Deputy chief medical officer Nick Coatsworth told news.com.au Australians have done a "wonderful job" in flattening the curve, and that the nation was in an "enviable position".
"But just because the parachute has slowed your descent doesn't mean you can take it off before you reach the ground," Dr Coatsworth said, adding a premature ending of restrictions could risk a second wave of virus infections.
"The Australian Health Protection Principal Committee (AHPPC) is discussing the next suite of relaxations, however the PM has been clear that the current recommendations will stay in place for at least the next two and a half weeks or so."
While it might feel like it at the moment, "the restrictions we all living under will not be in place forever," Dr Coatsworth said, "but they will remain in place for now at least".
Dr Seale said it was important to "highlight the wins" and congratulate Australians on following measures so well, but at the same time "highlight that this is still an ongoing issue".
"We don't understand what is going to be the outcome of loosening these restrictions and that there may be a time where some restrictions may have to be employed again," she said.

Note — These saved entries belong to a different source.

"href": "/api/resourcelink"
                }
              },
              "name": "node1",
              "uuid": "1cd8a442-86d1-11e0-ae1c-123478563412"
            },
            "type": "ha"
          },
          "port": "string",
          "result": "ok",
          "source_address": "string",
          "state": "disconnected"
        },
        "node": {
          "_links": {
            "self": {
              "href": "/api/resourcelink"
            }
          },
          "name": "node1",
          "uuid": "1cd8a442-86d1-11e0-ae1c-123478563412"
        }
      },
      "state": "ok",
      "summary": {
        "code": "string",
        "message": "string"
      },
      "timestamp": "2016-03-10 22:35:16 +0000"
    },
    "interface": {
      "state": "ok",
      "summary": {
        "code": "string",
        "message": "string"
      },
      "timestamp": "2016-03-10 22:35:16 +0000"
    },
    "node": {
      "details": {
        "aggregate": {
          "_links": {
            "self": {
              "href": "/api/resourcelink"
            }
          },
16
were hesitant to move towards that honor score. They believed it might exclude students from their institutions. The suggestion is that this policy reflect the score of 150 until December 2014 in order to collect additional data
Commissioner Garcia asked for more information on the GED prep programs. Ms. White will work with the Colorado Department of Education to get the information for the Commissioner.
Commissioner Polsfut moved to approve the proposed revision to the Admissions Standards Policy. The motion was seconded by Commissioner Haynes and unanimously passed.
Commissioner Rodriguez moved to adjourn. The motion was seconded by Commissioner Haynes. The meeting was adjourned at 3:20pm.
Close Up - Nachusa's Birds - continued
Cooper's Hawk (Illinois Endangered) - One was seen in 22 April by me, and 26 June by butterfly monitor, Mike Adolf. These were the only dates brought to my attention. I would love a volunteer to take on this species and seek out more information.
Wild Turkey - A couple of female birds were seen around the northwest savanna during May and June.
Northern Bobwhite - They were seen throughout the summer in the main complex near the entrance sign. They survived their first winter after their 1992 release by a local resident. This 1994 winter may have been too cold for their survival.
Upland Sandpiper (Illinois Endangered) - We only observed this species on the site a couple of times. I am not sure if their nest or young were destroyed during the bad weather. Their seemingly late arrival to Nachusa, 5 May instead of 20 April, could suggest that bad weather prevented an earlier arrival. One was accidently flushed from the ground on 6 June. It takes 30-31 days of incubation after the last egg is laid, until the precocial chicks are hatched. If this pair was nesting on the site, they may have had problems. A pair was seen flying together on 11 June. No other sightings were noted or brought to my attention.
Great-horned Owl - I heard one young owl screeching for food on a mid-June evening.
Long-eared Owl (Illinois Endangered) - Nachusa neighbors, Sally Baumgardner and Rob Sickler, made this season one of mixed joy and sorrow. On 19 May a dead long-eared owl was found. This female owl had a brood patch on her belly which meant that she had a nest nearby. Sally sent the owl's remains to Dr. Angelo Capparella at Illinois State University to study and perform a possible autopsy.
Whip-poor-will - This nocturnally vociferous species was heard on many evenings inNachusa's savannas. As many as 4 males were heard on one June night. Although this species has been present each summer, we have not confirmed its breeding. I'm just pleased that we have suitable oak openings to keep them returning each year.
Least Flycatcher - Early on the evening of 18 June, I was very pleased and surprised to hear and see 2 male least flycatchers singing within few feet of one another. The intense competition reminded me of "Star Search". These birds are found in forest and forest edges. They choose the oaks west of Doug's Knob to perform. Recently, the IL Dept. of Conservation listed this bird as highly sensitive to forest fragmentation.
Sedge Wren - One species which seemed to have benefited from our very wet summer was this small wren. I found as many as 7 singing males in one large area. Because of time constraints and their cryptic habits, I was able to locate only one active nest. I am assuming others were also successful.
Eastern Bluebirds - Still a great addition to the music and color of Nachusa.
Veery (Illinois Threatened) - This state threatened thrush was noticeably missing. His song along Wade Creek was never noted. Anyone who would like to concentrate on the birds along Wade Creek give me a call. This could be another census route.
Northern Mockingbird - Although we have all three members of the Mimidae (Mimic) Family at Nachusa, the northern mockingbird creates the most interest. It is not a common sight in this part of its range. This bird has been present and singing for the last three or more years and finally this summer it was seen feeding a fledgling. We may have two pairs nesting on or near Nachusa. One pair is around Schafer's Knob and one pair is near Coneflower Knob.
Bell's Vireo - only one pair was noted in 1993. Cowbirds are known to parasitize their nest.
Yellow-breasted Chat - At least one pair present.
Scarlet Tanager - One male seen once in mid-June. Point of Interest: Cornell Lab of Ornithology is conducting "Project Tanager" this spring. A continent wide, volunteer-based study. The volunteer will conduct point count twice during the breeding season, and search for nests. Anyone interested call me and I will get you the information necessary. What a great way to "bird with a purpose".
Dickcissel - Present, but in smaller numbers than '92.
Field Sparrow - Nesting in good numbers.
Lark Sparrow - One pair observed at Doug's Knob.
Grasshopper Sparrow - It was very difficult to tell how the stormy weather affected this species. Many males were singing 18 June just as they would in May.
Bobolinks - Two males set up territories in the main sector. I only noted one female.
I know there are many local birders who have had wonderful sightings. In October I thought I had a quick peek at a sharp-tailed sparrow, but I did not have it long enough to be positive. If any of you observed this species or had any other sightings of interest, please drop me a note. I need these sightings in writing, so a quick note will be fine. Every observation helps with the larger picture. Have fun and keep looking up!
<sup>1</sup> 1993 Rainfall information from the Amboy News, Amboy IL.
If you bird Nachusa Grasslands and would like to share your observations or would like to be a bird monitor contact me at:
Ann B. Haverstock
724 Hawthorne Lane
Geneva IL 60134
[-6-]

The lifting of restrictions might be on the horizon, but don't expect life to completely return to normal until there's a vaccine readily available, Prof Murphy said.
"Even if we relieve restrictions in the future, people need to change the way they interact permanently. Permanently," he told reporters.
Hygienic, consistent handwashing methods and maintaining a safe distance of 1.5 metres from others will become a way of life from now on, he explained.
"If we are going to relax these distancing measures, the things we have closed, we have to change how we interact as human beings until we are through this virus."